-- Information follows --
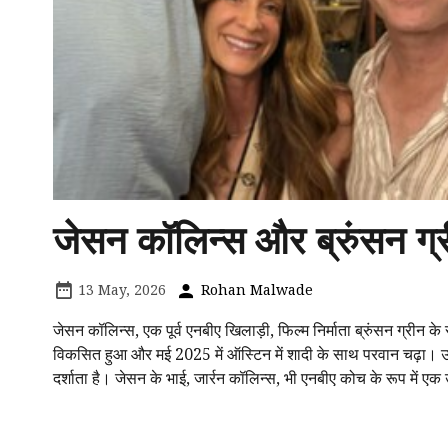
जेसन कॉलिन्स और ब्रुंसन ग्र
13 May, 2026
Rohan Malwade
जेसन कॉलिन्स, एक पूर्व एनबीए खिलाड़ी, फिल्म निर्माता ब्रुंसन ग्रीन के सा
विकसित हुआ और मई 2025 में ऑस्टिन में शादी के साथ परवान चढ़ा। उन्ह
दर्शाता है। जेसन के भाई, जार्रन कॉलिन्स, भी एनबीए कोच के रूप में 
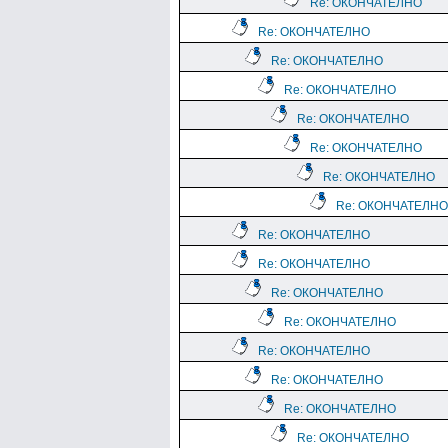
Re: ОКОНЧАТЕЛНО
Re: ОКОНЧАТЕЛНО
Re: ОКОНЧАТЕЛНО
Re: ОКОНЧАТЕЛНО
Re: ОКОНЧАТЕЛНО
Re: ОКОНЧАТЕЛНО
Re: ОКОНЧАТЕЛНО
Re: ОКОНЧАТЕЛНО
Re: ОКОНЧАТЕЛНО
Re: ОКОНЧАТЕЛНО
Re: ОКОНЧАТЕЛНО
Re: ОКОНЧАТЕЛНО
Re: ОКОНЧАТЕЛНО
Re: ОКОНЧАТЕЛНО
Re: ОКОНЧАТЕЛНО
Re: ОКОНЧАТЕЛНО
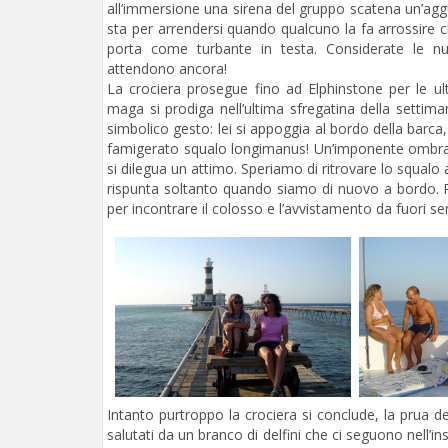
all’immersione una sirena del gruppo scatena un’agg
sta per arrendersi quando qualcuno la fa arrossire c
porta come turbante in testa. Considerate le num
attendono ancora!
La crociera prosegue fino ad Elphinstone per le ul
maga si prodiga nell’ultima sfregatina della settim
simbolico gesto: lei si appoggia al bordo della barca, 
famigerato squalo longimanus! Un’imponente ombra scu
si dilegua un attimo. Speriamo di ritrovare lo squalo
rispunta soltanto quando siamo di nuovo a bordo. 
per incontrare il colosso e l’avvistamento da fuori s
Intanto purtroppo la crociera si conclude, la prua d
salutati da un branco di delfini che ci seguono nell’i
-- Information concluded --
Your assignment:
Copy the text of all the items above, leaving out the pictures, and replace every "crociera" with "navigazione". Keep everything else unchanged.

Answer below:
जेसन कॉलिन्स और ब्रुंसन ग्र
13 May, 2026
Rohan Malwade
जेसन कॉलिन्स, एक पूर्व एनबीए खिलाड़ी, फिल्म निर्माता ब्रुंसन ग्रीन के सा
विकसित हुआ और मई 2025 में ऑस्टिन में शादी के साथ परवान चढ़ा। उन्ह
दर्शाता है। जेसन के भाई, जार्रन कॉलिन्स, भी एनबीए कोच के रूप में 
Re: ОКОНЧАТЕЛНО
Re: ОКОНЧАТЕЛНО
Re: ОКОНЧАТЕЛНО
Re: ОКОНЧАТЕЛНО
Re: ОКОНЧАТЕЛНО
Re: ОКОНЧАТЕЛНО
Re: ОКОНЧАТЕЛНО
Re: ОКОНЧАТЕЛНО
Re: ОКОНЧАТЕЛНО
Re: ОКОНЧАТЕЛНО
Re: ОКОНЧАТЕЛНО
Re: ОКОНЧАТЕЛНО
Re: ОКОНЧАТЕЛНО
Re: ОКОНЧАТЕЛНО
Re: ОКОНЧАТЕЛНО
Re: ОКОНЧАТЕЛНО
all’immersione una sirena del gruppo scatena un’agg
sta per arrendersi quando qualcuno la fa arrossire c
porta come turbante in testa. Considerate le num
attendono ancora!
La navigazione prosegue fino ad Elphinstone per le ul
maga si prodiga nell’ultima sfregatina della settim
simbolico gesto: lei si appoggia al bordo della barca, 
famigerato squalo longimanus! Un’imponente ombra scu
si dilegua un attimo. Speriamo di ritrovare lo squalo
rispunta soltanto quando siamo di nuovo a bordo. 
per incontrare il colosso e l’avvistamento da fuori s
Intanto purtroppo la navigazione si conclude, la prua d
salutati da un branco di delfini che ci seguono nell’i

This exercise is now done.